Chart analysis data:

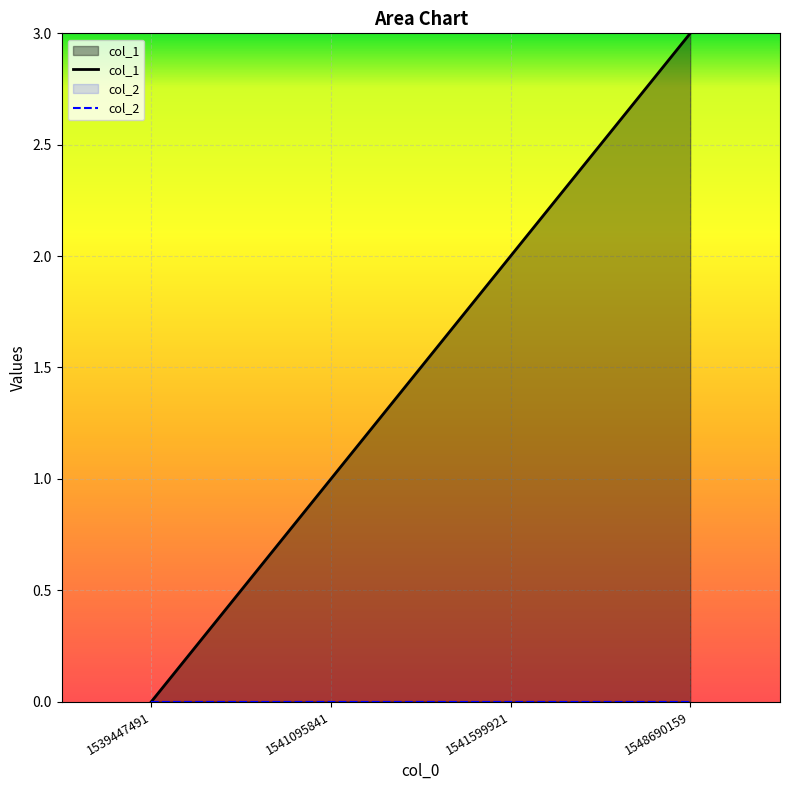

What is the greatest value displayed?

3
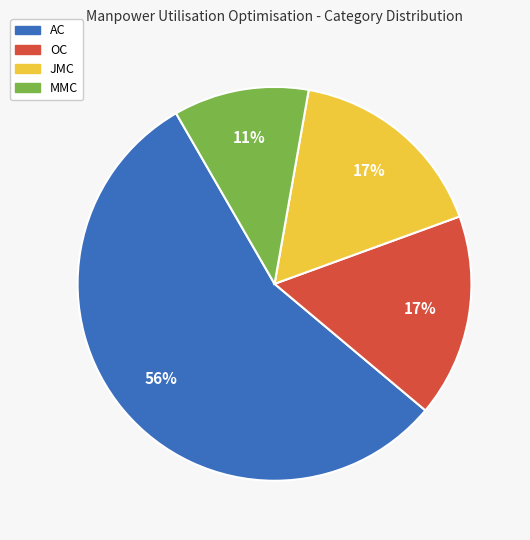

To the nearest percent, what is the average slice percentage?

25%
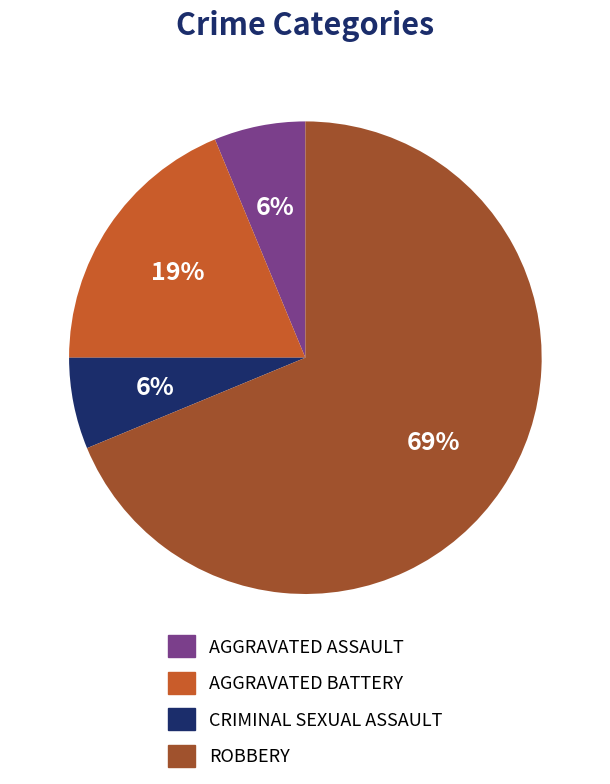

How many slices are in this pie chart?

4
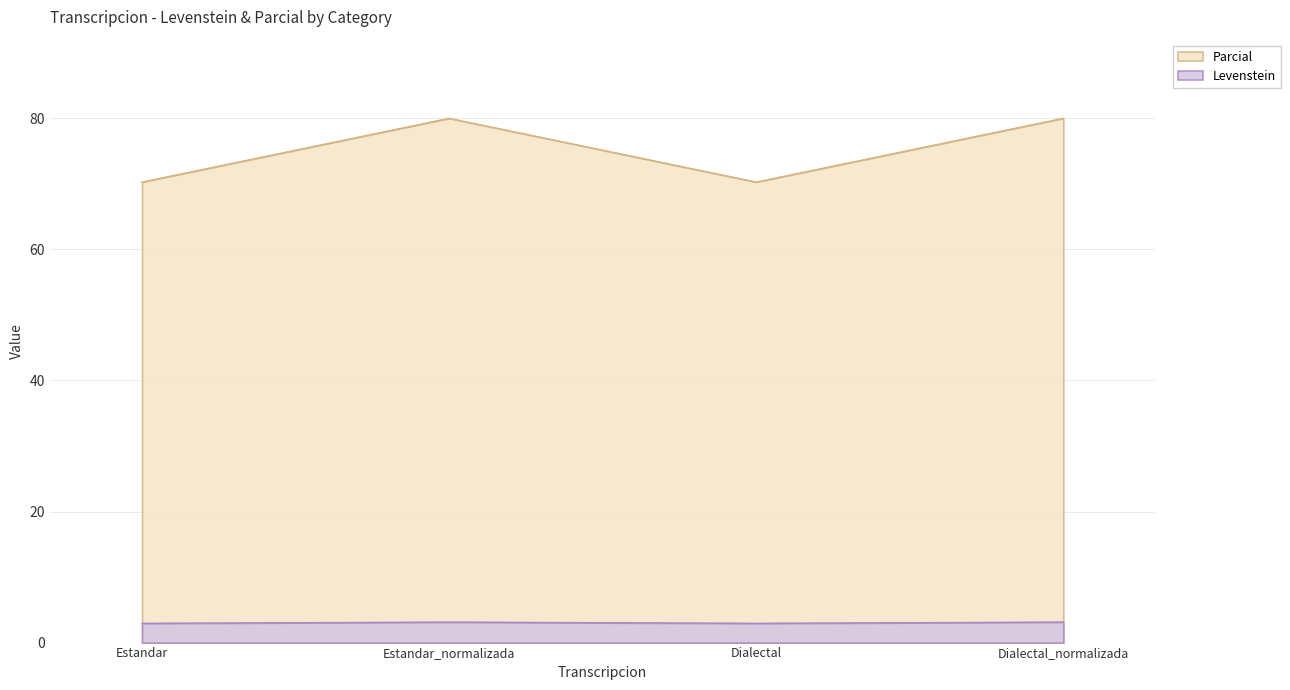

What is the difference between the maximum and minimum values in the Levenstein series?

0.2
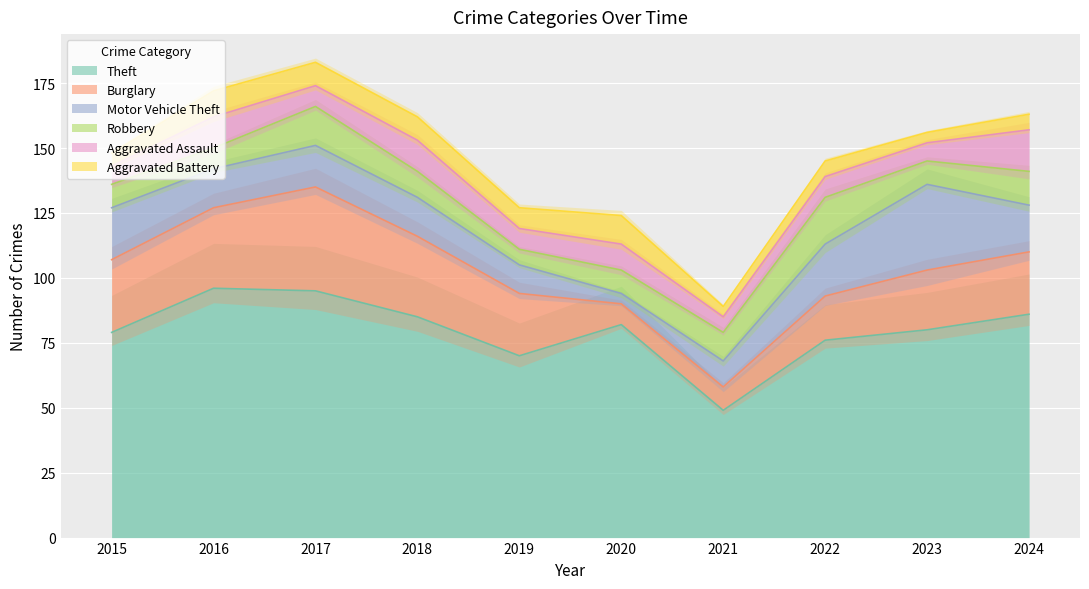

What are all the series names shown in the legend?

Theft, Burglary, Motor Vehicle Theft, Robbery, Aggravated Assault, Aggravated Battery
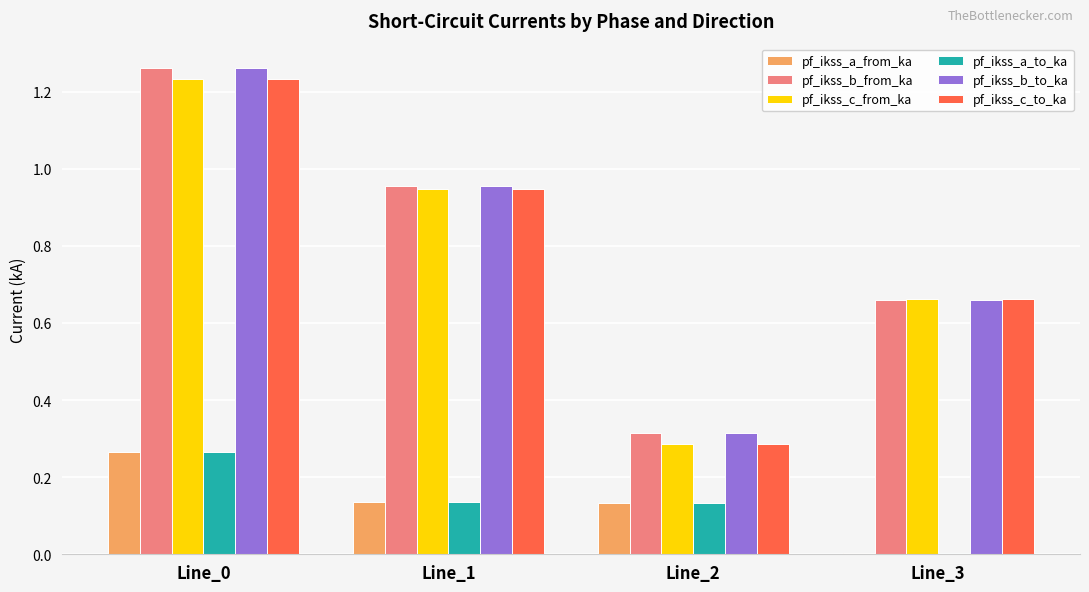

Is the value of pf_ikss_c_to_ka at Line_0 greater than the value of pf_ikss_b_to_ka at Line_2?

Yes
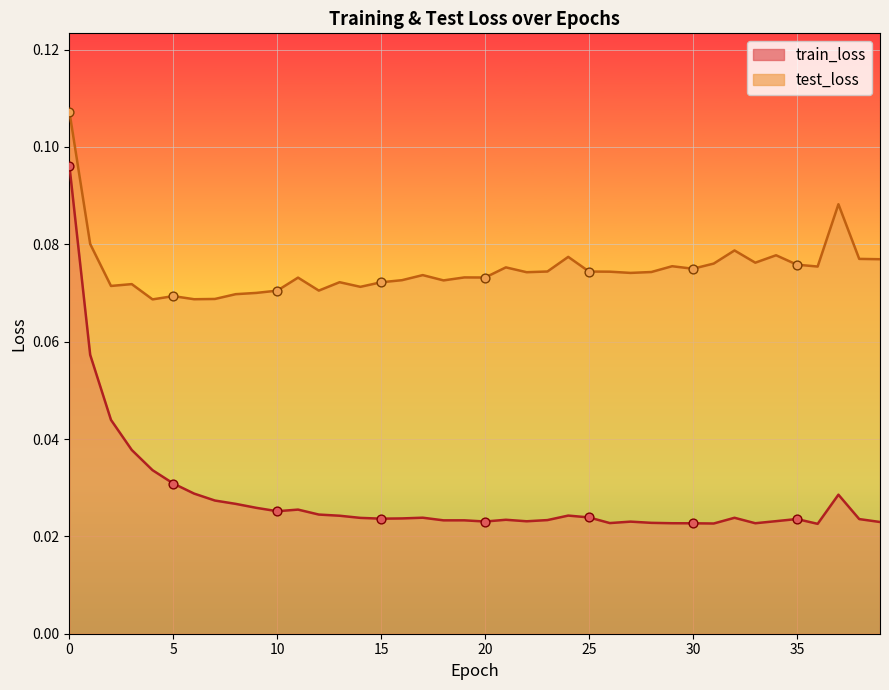

At how many categories does at least one series exceed 0?

40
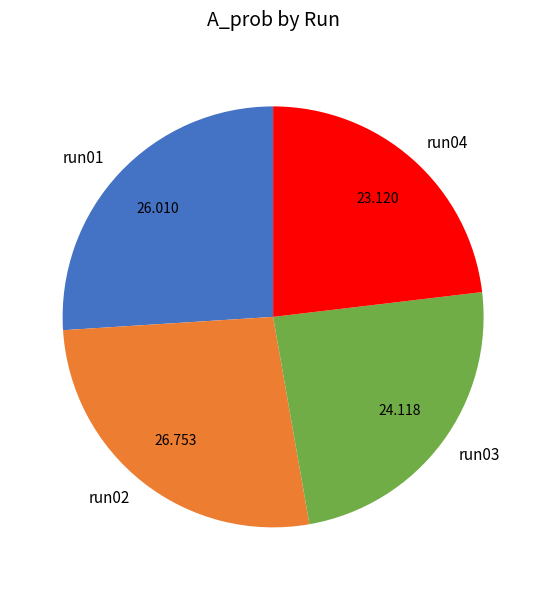

Combined, do run01 and run02 account for over 50%?

Yes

▶ _WHAT IS NEEDED_:
Reproduce all of the entries above word for word, but leave the pictures out of your answer.

▶ _PROBLEM SOLUTION_:
What is the greatest value displayed?

3

To the nearest percent, what is the average slice percentage?

25%

How many slices are in this pie chart?

4

What is the difference between the maximum and minimum values in the Levenstein series?

0.2

What are all the series names shown in the legend?

Theft, Burglary, Motor Vehicle Theft, Robbery, Aggravated Assault, Aggravated Battery

Is the value of pf_ikss_c_to_ka at Line_0 greater than the value of pf_ikss_b_to_ka at Line_2?

Yes

At how many categories does at least one series exceed 0?

40

Combined, do run01 and run02 account for over 50%?

Yes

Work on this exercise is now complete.